··· GIVEN DATA ···
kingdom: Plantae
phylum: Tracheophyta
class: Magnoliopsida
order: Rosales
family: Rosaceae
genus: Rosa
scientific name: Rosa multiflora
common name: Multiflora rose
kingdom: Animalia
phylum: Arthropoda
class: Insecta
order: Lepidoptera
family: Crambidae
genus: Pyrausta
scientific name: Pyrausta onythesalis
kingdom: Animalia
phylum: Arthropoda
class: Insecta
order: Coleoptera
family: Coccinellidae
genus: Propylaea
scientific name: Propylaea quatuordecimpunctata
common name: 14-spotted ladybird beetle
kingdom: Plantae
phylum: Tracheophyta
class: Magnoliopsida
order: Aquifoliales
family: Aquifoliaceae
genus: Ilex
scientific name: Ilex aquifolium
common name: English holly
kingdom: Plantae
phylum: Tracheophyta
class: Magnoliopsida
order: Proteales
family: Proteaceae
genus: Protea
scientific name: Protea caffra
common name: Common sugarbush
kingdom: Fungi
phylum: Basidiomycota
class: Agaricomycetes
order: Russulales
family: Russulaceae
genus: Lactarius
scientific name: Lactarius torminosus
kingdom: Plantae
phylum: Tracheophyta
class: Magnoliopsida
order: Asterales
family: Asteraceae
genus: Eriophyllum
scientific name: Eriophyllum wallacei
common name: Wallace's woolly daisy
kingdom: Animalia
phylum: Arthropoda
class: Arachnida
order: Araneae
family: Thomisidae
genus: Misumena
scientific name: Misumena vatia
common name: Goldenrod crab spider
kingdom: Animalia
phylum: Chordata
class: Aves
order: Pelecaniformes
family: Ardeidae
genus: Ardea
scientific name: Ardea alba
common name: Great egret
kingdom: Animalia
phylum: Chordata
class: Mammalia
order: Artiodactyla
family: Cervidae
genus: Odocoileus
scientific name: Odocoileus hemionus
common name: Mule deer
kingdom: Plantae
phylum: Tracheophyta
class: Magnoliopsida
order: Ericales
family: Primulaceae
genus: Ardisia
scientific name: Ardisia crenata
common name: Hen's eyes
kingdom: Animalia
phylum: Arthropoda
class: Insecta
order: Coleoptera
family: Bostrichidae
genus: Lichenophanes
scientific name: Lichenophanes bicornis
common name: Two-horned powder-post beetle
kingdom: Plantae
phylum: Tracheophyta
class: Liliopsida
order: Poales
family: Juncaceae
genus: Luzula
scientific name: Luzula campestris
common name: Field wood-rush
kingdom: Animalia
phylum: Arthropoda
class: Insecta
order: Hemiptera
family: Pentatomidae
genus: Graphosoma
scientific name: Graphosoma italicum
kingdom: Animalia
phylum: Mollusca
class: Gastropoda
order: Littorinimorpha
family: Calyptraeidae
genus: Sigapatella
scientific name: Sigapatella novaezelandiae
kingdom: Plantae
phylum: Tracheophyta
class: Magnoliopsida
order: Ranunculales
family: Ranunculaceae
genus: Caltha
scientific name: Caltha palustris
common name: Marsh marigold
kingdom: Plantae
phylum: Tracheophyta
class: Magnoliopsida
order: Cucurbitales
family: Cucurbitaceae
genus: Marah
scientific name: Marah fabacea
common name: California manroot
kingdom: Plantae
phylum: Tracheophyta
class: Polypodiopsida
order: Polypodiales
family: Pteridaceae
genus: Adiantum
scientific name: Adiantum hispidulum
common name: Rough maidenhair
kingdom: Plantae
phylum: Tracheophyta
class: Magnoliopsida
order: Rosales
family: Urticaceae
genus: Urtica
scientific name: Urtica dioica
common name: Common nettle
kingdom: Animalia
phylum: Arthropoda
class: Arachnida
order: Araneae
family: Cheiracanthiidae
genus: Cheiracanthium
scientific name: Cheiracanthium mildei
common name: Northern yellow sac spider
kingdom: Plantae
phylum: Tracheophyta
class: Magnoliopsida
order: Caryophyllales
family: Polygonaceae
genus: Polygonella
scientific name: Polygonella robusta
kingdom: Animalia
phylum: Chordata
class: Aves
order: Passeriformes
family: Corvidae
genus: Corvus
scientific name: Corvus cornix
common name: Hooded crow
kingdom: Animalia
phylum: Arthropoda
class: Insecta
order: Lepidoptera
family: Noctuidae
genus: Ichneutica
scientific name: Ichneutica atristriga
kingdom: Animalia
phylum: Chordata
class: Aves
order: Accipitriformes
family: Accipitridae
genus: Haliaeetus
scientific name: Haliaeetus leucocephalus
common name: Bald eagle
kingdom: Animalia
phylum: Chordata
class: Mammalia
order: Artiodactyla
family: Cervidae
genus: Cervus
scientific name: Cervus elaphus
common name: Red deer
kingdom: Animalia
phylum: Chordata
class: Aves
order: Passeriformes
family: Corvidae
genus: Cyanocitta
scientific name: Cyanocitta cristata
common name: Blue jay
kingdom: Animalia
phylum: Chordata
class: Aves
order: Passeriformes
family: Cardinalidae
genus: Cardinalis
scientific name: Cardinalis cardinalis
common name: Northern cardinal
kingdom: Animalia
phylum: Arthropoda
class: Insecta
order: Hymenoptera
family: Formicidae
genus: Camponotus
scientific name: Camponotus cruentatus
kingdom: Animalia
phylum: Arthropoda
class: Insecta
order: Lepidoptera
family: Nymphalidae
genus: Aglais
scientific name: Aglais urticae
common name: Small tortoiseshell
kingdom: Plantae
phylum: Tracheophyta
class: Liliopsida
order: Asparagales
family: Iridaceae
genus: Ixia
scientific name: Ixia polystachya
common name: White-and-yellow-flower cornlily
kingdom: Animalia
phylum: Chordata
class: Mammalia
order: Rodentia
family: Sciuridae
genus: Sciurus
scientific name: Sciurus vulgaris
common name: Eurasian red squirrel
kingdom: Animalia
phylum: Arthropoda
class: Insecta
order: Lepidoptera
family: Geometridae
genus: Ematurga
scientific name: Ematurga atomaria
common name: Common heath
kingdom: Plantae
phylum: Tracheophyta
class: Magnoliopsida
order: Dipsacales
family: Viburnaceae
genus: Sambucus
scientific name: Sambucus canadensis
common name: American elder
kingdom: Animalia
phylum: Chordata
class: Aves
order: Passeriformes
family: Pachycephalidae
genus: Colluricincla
···
• [SHORT EXERCISE]
Put every line of the items above into a Markdown table with two columns, "No." and "Line", numbering the rows in order. Leave out any blank lines.

• [FINAL RESULT]
| No. | Line |
|---|---|
| 1 | kingdom: Plantae |
| 2 | phylum: Tracheophyta |
| 3 | class: Magnoliopsida |
| 4 | order: Rosales |
| 5 | family: Rosaceae |
| 6 | genus: Rosa |
| 7 | scientific name: Rosa multiflora |
| 8 | common name: Multiflora rose |
| 9 | kingdom: Animalia |
| 10 | phylum: Arthropoda |
| 11 | class: Insecta |
| 12 | order: Lepidoptera |
| 13 | family: Crambidae |
| 14 | genus: Pyrausta |
| 15 | scientific name: Pyrausta onythesalis |
| 16 | kingdom: Animalia |
| 17 | phylum: Arthropoda |
| 18 | class: Insecta |
| 19 | order: Coleoptera |
| 20 | family: Coccinellidae |
| 21 | genus: Propylaea |
| 22 | scientific name: Propylaea quatuordecimpunctata |
| 23 | common name: 14-spotted ladybird beetle |
| 24 | kingdom: Plantae |
| 25 | phylum: Tracheophyta |
| 26 | class: Magnoliopsida |
| 27 | order: Aquifoliales |
| 28 | family: Aquifoliaceae |
| 29 | genus: Ilex |
| 30 | scientific name: Ilex aquifolium |
| 31 | common name: English holly |
| 32 | kingdom: Plantae |
| 33 | phylum: Tracheophyta |
| 34 | class: Magnoliopsida |
| 35 | order: Proteales |
| 36 | family: Proteaceae |
| 37 | genus: Protea |
| 38 | scientific name: Protea caffra |
| 39 | common name: Common sugarbush |
| 40 | kingdom: Fungi |
| 41 | phylum: Basidiomycota |
| 42 | class: Agaricomycetes |
| 43 | order: Russulales |
| 44 | family: Russulaceae |
| 45 | genus: Lactarius |
| 46 | scientific name: Lactarius torminosus |
| 47 | kingdom: Plantae |
| 48 | phylum: Tracheophyta |
| 49 | class: Magnoliopsida |
| 50 | order: Asterales |
| 51 | family: Asteraceae |
| 52 | genus: Eriophyllum |
| 53 | scientific name: Eriophyllum wallacei |
| 54 | common name: Wallace's woolly daisy |
| 55 | kingdom: Animalia |
| 56 | phylum: Arthropoda |
| 57 | class: Arachnida |
| 58 | order: Araneae |
| 59 | family: Thomisidae |
| 60 | genus: Misumena |
| 61 | scientific name: Misumena vatia |
| 62 | common name: Goldenrod crab spider |
| 63 | kingdom: Animalia |
| 64 | phylum: Chordata |
| 65 | class: Aves |
| 66 | order: Pelecaniformes |
| 67 | family: Ardeidae |
| 68 | genus: Ardea |
| 69 | scientific name: Ardea alba |
| 70 | common name: Great egret |
| 71 | kingdom: Animalia |
| 72 | phylum: Chordata |
| 73 | class: Mammalia |
| 74 | order: Artiodactyla |
| 75 | family: Cervidae |
| 76 | genus: Odocoileus |
| 77 | scientific name: Odocoileus hemionus |
| 78 | common name: Mule deer |
| 79 | kingdom: Plantae |
| 80 | phylum: Tracheophyta |
| 81 | class: Magnoliopsida |
| 82 | order: Ericales |
| 83 | family: Primulaceae |
| 84 | genus: Ardisia |
| 85 | scientific name: Ardisia crenata |
| 86 | common name: Hen's eyes |
| 87 | kingdom: Animalia |
| 88 | phylum: Arthropoda |
| 89 | class: Insecta |
| 90 | order: Coleoptera |
| 91 | family: Bostrichidae |
| 92 | genus: Lichenophanes |
| 93 | scientific name: Lichenophanes bicornis |
| 94 | common name: Two-horned powder-post beetle |
| 95 | kingdom: Plantae |
| 96 | phylum: Tracheophyta |
| 97 | class: Liliopsida |
| 98 | order: Poales |
| 99 | family: Juncaceae |
| 100 | genus: Luzula |
| 101 | scientific name: Luzula campestris |
| 102 | common name: Field wood-rush |
| 103 | kingdom: Animalia |
| 104 | phylum: Arthropoda |
| 105 | class: Insecta |
| 106 | order: Hemiptera |
| 107 | family: Pentatomidae |
| 108 | genus: Graphosoma |
| 109 | scientific name: Graphosoma italicum |
| 110 | kingdom: Animalia |
| 111 | phylum: Mollusca |
| 112 | class: Gastropoda |
| 113 | order: Littorinimorpha |
| 114 | family: Calyptraeidae |
| 115 | genus: Sigapatella |
| 116 | scientific name: Sigapatella novaezelandiae |
| 117 | kingdom: Plantae |
| 118 | phylum: Tracheophyta |
| 119 | class: Magnoliopsida |
| 120 | order: Ranunculales |
| 121 | family: Ranunculaceae |
| 122 | genus: Caltha |
| 123 | scientific name: Caltha palustris |
| 124 | common name: Marsh marigold |
| 125 | kingdom: Plantae |
| 126 | phylum: Tracheophyta |
| 127 | class: Magnoliopsida |
| 128 | order: Cucurbitales |
| 129 | family: Cucurbitaceae |
| 130 | genus: Marah |
| 131 | scientific name: Marah fabacea |
| 132 | common name: California manroot |
| 133 | kingdom: Plantae |
| 134 | phylum: Tracheophyta |
| 135 | class: Polypodiopsida |
| 136 | order: Polypodiales |
| 137 | family: Pteridaceae |
| 138 | genus: Adiantum |
| 139 | scientific name: Adiantum hispidulum |
| 140 | common name: Rough maidenhair |
| 141 | kingdom: Plantae |
| 142 | phylum: Tracheophyta |
| 143 | class: Magnoliopsida |
| 144 | order: Rosales |
| 145 | family: Urticaceae |
| 146 | genus: Urtica |
| 147 | scientific name: Urtica dioica |
| 148 | common name: Common nettle |
| 149 | kingdom: Animalia |
| 150 | phylum: Arthropoda |
| 151 | class: Arachnida |
| 152 | order: Araneae |
| 153 | family: Cheiracanthiidae |
| 154 | genus: Cheiracanthium |
| 155 | scientific name: Cheiracanthium mildei |
| 156 | common name: Northern yellow sac spider |
| 157 | kingdom: Plantae |
| 158 | phylum: Tracheophyta |
| 159 | class: Magnoliopsida |
| 160 | order: Caryophyllales |
| 161 | family: Polygonaceae |
| 162 | genus: Polygonella |
| 163 | scientific name: Polygonella robusta |
| 164 | kingdom: Animalia |
| 165 | phylum: Chordata |
| 166 | class: Aves |
| 167 | order: Passeriformes |
| 168 | family: Corvidae |
| 169 | genus: Corvus |
| 170 | scientific name: Corvus cornix |
| 171 | common name: Hooded crow |
| 172 | kingdom: Animalia |
| 173 | phylum: Arthropoda |
| 174 | class: Insecta |
| 175 | order: Lepidoptera |
| 176 | family: Noctuidae |
| 177 | genus: Ichneutica |
| 178 | scientific name: Ichneutica atristriga |
| 179 | kingdom: Animalia |
| 180 | phylum: Chordata |
| 181 | class: Aves |
| 182 | order: Accipitriformes |
| 183 | family: Accipitridae |
| 184 | genus: Haliaeetus |
| 185 | scientific name: Haliaeetus leucocephalus |
| 186 | common name: Bald eagle |
| 187 | kingdom: Animalia |
| 188 | phylum: Chordata |
| 189 | class: Mammalia |
| 190 | order: Artiodactyla |
| 191 | family: Cervidae |
| 192 | genus: Cervus |
| 193 | scientific name: Cervus elaphus |
| 194 | common name: Red deer |
| 195 | kingdom: Animalia |
| 196 | phylum: Chordata |
| 197 | class: Aves |
| 198 | order: Passeriformes |
| 199 | family: Corvidae |
| 200 | genus: Cyanocitta |
| 201 | scientific name: Cyanocitta cristata |
| 202 | common name: Blue jay |
| 203 | kingdom: Animalia |
| 204 | phylum: Chordata |
| 205 | class: Aves |
| 206 | order: Passeriformes |
| 207 | family: Cardinalidae |
| 208 | genus: Cardinalis |
| 209 | scientific name: Cardinalis cardinalis |
| 210 | common name: Northern cardinal |
| 211 | kingdom: Animalia |
| 212 | phylum: Arthropoda |
| 213 | class: Insecta |
| 214 | order: Hymenoptera |
| 215 | family: Formicidae |
| 216 | genus: Camponotus |
| 217 | scientific name: Camponotus cruentatus |
| 218 | kingdom: Animalia |
| 219 | phylum: Arthropoda |
| 220 | class: Insecta |
| 221 | order: Lepidoptera |
| 222 | family: Nymphalidae |
| 223 | genus: Aglais |
| 224 | scientific name: Aglais urticae |
| 225 | common name: Small tortoiseshell |
| 226 | kingdom: Plantae |
| 227 | phylum: Tracheophyta |
| 228 | class: Liliopsida |
| 229 | order: Asparagales |
| 230 | family: Iridaceae |
| 231 | genus: Ixia |
| 232 | scientific name: Ixia polystachya |
| 233 | common name: White-and-yellow-flower cornlily |
| 234 | kingdom: Animalia |
| 235 | phylum: Chordata |
| 236 | class: Mammalia |
| 237 | order: Rodentia |
| 238 | family: Sciuridae |
| 239 | genus: Sciurus |
| 240 | scientific name: Sciurus vulgaris |
| 241 | common name: Eurasian red squirrel |
| 242 | kingdom: Animalia |
| 243 | phylum: Arthropoda |
| 244 | class: Insecta |
| 245 | order: Lepidoptera |
| 246 | family: Geometridae |
| 247 | genus: Ematurga |
| 248 | scientific name: Ematurga atomaria |
| 249 | common name: Common heath |
| 250 | kingdom: Plantae |
| 251 | phylum: Tracheophyta |
| 252 | class: Magnoliopsida |
| 253 | order: Dipsacales |
| 254 | family: Viburnaceae |
| 255 | genus: Sambucus |
| 256 | scientific name: Sambucus canadensis |
| 257 | common name: American elder |
| 258 | kingdom: Animalia |
| 259 | phylum: Chordata |
| 260 | class: Aves |
| 261 | order: Passeriformes |
| 262 | family: Pachycephalidae |
| 263 | genus: Colluricincla |